▶ [Activity] Of the lines in the data below, write out exactly those from the one holding "index dip: (833, 970)" through the one holding "pinky tip: (830, 1029)", both included.
++++
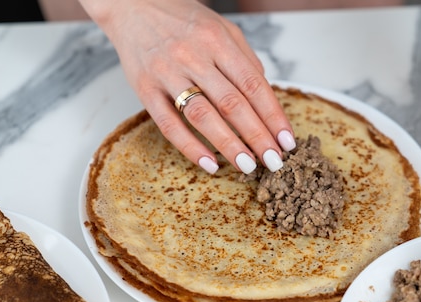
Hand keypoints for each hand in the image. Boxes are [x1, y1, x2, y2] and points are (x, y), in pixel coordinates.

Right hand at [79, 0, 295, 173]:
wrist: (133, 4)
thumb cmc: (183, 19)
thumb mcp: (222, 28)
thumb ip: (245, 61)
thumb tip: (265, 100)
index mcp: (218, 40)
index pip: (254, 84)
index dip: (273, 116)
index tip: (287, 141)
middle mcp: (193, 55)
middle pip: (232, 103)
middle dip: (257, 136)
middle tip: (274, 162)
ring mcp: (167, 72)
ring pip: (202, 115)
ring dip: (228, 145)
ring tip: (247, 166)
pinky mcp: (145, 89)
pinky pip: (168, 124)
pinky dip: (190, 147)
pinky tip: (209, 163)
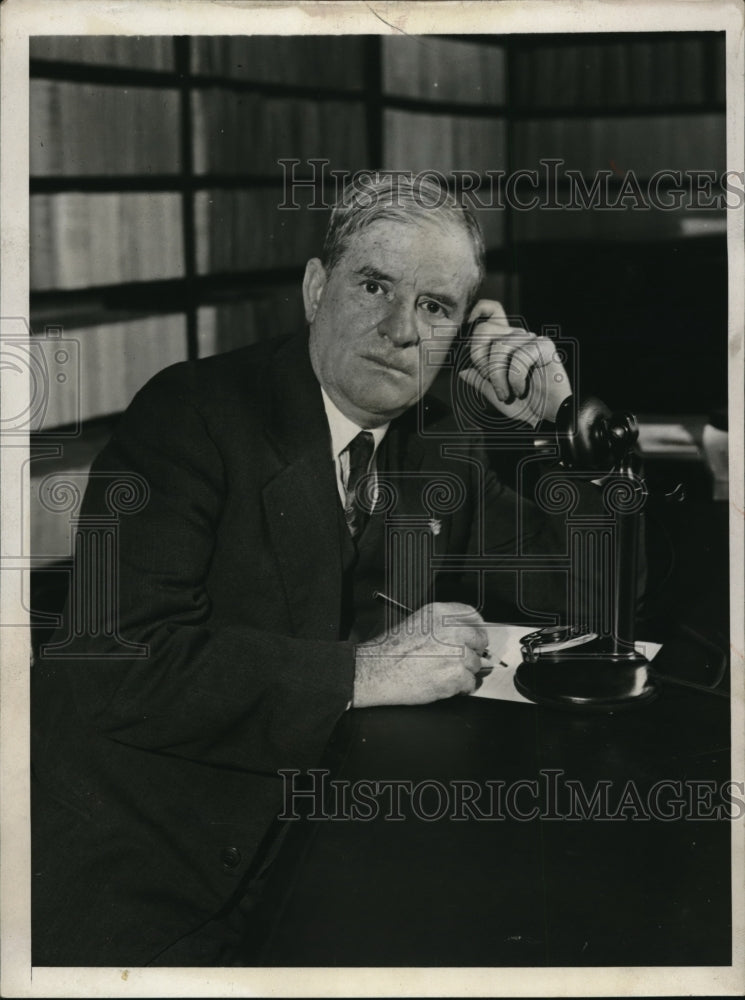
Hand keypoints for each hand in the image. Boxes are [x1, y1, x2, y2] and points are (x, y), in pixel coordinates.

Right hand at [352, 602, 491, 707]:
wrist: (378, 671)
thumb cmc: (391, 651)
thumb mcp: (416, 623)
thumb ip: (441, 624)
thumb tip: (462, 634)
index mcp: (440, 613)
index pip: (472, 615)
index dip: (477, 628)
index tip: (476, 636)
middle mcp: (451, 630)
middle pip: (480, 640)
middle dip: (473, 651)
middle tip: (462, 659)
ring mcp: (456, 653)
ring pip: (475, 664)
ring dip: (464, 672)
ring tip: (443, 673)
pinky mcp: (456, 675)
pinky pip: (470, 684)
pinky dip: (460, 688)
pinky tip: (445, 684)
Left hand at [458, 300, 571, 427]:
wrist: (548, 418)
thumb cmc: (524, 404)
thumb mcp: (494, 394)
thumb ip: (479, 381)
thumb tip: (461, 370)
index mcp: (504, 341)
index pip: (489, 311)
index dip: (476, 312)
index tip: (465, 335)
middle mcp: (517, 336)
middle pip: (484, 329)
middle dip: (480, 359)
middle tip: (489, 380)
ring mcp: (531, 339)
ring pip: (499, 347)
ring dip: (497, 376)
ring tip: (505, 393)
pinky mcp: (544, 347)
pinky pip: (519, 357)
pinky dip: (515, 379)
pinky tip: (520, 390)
++++
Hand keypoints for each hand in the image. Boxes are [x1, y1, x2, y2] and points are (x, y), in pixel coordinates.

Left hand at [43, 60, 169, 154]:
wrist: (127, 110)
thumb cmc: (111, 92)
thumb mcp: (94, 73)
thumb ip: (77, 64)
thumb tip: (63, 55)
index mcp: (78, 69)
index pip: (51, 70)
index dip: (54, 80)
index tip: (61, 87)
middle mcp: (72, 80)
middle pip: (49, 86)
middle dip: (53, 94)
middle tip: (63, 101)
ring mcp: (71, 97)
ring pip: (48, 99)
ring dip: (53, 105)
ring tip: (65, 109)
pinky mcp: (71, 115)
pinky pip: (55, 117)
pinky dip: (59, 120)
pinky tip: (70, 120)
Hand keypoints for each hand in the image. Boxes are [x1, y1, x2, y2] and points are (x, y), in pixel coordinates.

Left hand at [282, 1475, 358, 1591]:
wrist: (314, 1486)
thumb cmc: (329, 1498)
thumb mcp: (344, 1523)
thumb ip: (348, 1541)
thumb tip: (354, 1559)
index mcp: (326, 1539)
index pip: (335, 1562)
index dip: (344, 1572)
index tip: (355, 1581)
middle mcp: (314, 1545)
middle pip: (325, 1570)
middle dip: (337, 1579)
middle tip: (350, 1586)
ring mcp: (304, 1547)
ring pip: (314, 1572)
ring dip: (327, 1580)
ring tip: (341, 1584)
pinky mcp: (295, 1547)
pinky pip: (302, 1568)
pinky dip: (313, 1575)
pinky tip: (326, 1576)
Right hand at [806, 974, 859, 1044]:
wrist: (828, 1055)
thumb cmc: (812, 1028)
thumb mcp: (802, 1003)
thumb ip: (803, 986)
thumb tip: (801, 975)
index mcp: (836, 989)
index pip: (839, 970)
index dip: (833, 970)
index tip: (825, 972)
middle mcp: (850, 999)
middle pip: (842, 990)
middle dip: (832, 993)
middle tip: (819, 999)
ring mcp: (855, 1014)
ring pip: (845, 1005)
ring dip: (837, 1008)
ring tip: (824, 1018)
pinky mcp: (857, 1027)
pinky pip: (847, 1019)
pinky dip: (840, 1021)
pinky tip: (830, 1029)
++++
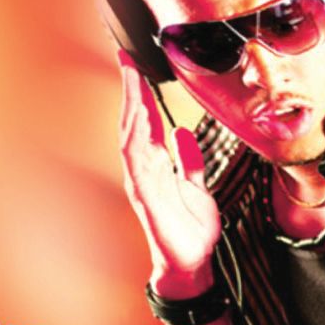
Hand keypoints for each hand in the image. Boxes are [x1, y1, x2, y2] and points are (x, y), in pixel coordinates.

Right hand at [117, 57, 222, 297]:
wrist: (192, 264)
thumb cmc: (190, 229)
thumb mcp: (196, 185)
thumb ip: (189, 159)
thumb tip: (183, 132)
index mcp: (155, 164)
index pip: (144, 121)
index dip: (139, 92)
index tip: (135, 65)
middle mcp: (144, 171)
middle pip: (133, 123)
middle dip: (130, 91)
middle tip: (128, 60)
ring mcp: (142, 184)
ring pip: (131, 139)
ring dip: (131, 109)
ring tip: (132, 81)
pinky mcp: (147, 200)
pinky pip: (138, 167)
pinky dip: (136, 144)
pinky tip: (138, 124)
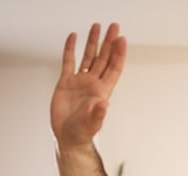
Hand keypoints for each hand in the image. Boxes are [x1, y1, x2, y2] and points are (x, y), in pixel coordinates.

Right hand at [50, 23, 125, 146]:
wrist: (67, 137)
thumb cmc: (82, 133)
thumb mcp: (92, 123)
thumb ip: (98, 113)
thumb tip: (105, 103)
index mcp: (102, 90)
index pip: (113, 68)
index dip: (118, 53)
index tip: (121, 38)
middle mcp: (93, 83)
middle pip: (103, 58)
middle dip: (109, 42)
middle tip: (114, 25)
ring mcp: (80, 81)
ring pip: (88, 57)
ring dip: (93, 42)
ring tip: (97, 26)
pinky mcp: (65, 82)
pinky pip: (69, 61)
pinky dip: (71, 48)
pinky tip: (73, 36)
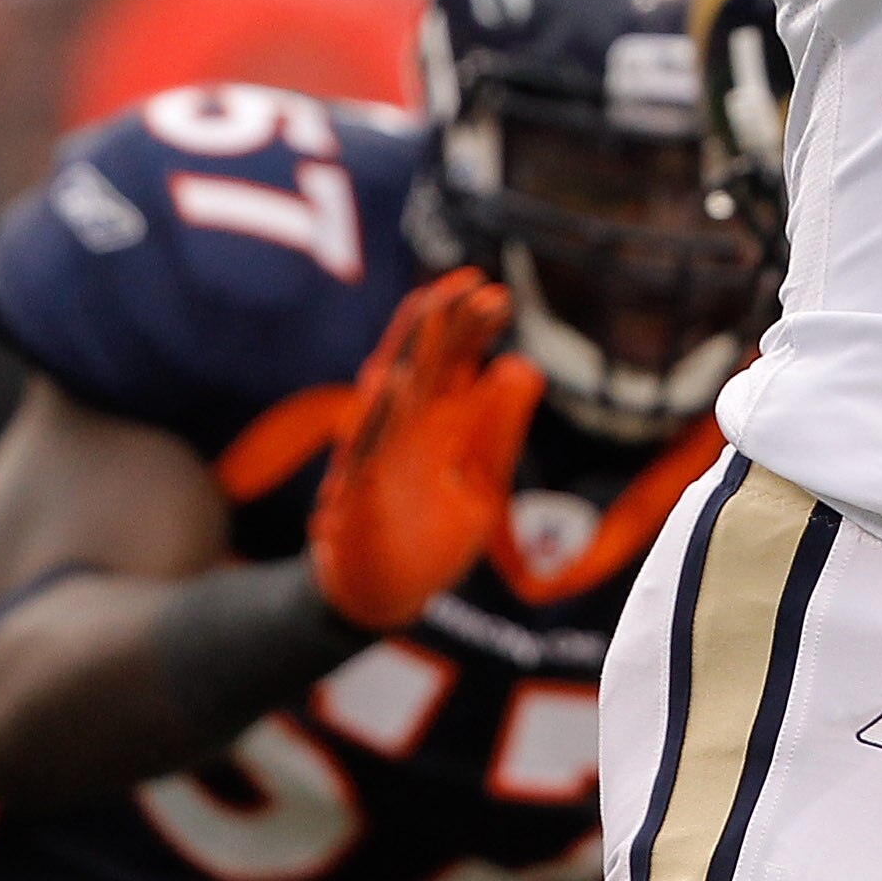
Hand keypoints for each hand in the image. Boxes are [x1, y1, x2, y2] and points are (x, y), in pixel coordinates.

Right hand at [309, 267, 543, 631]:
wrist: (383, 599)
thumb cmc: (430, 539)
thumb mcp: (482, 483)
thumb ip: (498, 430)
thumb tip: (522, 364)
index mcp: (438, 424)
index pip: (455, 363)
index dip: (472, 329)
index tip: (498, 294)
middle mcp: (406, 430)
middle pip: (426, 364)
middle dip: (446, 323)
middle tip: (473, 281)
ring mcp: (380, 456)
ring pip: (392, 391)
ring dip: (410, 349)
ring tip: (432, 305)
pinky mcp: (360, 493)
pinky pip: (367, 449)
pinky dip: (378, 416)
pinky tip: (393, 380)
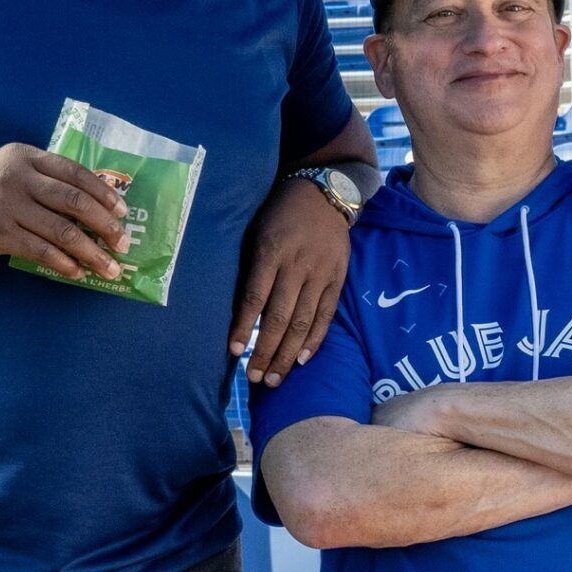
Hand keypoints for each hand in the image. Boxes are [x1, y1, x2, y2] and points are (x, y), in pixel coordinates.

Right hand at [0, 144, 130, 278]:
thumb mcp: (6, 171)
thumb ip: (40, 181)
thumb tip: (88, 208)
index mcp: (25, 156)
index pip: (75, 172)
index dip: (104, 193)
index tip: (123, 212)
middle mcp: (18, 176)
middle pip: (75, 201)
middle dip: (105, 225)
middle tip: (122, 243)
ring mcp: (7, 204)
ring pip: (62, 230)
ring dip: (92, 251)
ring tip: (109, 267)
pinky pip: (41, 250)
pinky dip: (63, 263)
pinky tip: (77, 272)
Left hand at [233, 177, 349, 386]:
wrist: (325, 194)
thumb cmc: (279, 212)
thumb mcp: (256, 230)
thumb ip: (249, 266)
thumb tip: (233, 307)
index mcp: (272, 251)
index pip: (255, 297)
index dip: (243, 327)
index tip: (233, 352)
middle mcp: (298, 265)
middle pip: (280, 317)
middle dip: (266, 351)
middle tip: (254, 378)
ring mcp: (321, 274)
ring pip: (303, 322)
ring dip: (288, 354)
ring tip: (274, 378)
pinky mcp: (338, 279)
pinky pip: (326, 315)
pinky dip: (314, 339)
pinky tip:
++++
▶ [The answer]
index dip: (833, 970)
index tip: (825, 972)
middle mcp: (850, 999)
middle pip: (842, 990)
middle dip: (832, 993)
middle tip: (819, 999)
ring mcp: (855, 1014)
ring pip: (845, 1005)
ring dip: (837, 1008)
ring tip: (824, 1018)
pinky mcp: (857, 1027)
pinky pip: (847, 1019)
pinky dip: (840, 1021)
pinky tip: (830, 1029)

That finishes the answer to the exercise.